• _Aim of the task_: Give every line from the entries that contains "sich".

Saved entries:
○ ○ ○ ○

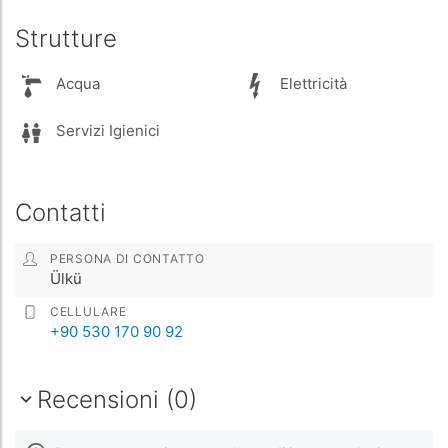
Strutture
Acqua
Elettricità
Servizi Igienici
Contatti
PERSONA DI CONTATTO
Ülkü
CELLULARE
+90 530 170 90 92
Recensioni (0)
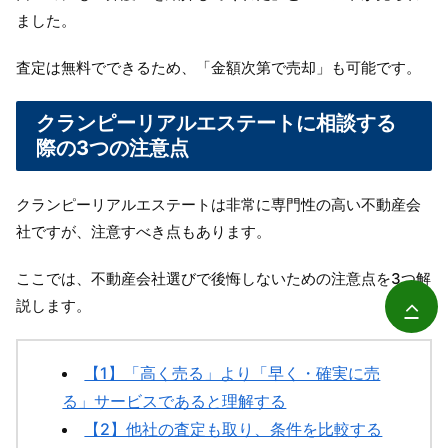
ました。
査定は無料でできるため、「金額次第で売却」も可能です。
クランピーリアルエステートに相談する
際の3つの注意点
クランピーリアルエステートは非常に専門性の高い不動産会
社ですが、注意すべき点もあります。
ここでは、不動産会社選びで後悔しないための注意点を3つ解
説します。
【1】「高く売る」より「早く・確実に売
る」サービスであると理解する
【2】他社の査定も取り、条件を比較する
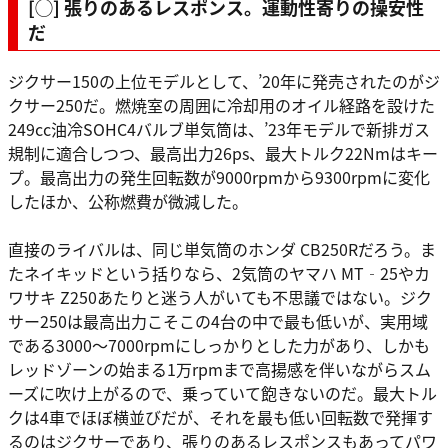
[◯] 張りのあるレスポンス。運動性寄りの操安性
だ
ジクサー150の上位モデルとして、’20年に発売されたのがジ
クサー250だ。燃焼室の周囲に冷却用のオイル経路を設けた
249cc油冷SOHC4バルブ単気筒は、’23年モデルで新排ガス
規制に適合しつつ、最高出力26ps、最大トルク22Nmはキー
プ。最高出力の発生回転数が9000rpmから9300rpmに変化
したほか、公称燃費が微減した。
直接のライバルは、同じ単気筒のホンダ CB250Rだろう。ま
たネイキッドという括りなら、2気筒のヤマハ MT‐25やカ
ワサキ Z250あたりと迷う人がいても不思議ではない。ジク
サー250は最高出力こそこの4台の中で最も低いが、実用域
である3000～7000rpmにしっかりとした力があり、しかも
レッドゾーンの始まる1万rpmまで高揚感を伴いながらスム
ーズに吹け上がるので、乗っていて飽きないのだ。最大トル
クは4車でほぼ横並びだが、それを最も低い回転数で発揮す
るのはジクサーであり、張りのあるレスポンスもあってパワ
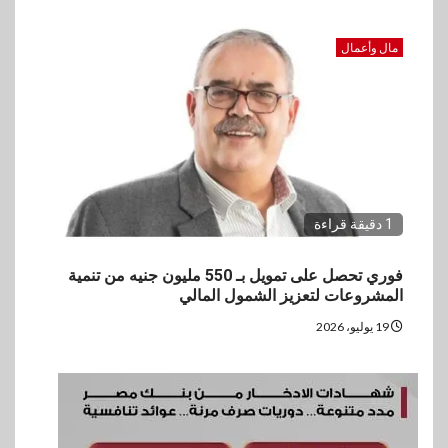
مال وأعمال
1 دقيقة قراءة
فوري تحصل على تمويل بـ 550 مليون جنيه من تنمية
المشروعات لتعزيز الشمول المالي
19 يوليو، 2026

○ ○ ○ ○

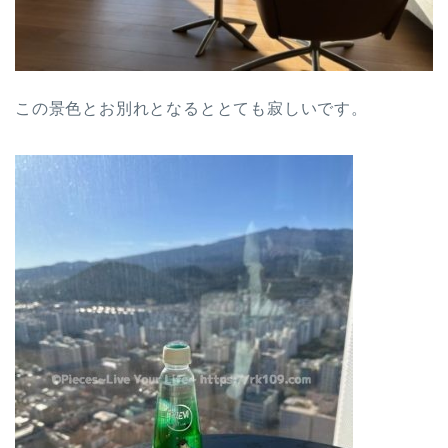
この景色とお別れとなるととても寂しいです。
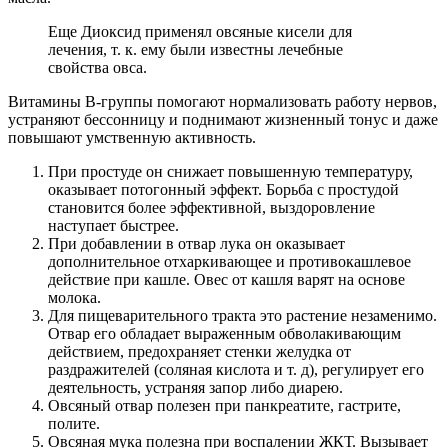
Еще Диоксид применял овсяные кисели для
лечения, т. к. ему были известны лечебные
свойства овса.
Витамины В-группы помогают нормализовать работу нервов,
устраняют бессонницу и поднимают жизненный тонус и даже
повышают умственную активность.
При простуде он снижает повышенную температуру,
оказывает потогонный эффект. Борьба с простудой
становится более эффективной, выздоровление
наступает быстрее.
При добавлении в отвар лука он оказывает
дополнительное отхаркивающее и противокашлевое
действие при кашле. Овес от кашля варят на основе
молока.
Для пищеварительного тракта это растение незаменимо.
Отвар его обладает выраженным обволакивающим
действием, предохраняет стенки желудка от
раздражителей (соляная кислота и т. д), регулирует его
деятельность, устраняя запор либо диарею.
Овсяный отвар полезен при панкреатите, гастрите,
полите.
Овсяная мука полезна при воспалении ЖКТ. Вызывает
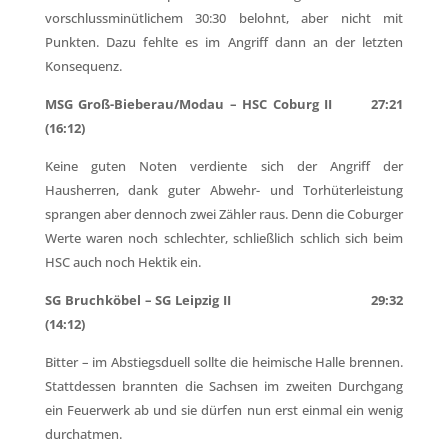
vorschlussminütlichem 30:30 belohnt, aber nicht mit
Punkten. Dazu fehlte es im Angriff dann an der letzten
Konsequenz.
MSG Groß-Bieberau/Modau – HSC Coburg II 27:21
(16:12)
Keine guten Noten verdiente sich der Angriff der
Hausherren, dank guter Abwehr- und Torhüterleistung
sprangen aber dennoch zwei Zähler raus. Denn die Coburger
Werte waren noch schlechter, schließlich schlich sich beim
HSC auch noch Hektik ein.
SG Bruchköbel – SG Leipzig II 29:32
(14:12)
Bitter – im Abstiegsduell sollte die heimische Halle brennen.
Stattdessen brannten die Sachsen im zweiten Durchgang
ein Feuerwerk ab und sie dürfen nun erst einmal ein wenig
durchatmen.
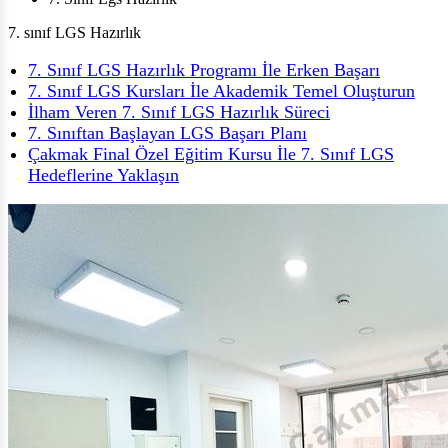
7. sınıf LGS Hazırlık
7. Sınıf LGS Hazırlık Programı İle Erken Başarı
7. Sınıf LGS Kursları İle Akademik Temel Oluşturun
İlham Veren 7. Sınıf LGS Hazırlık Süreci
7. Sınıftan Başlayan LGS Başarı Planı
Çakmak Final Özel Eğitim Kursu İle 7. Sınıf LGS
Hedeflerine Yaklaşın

○ ○ ○ ○

• _Answer to this problem_:
Keine guten Noten verdiente sich der Angriff der
Werte waren noch schlechter, schließlich schlich sich beim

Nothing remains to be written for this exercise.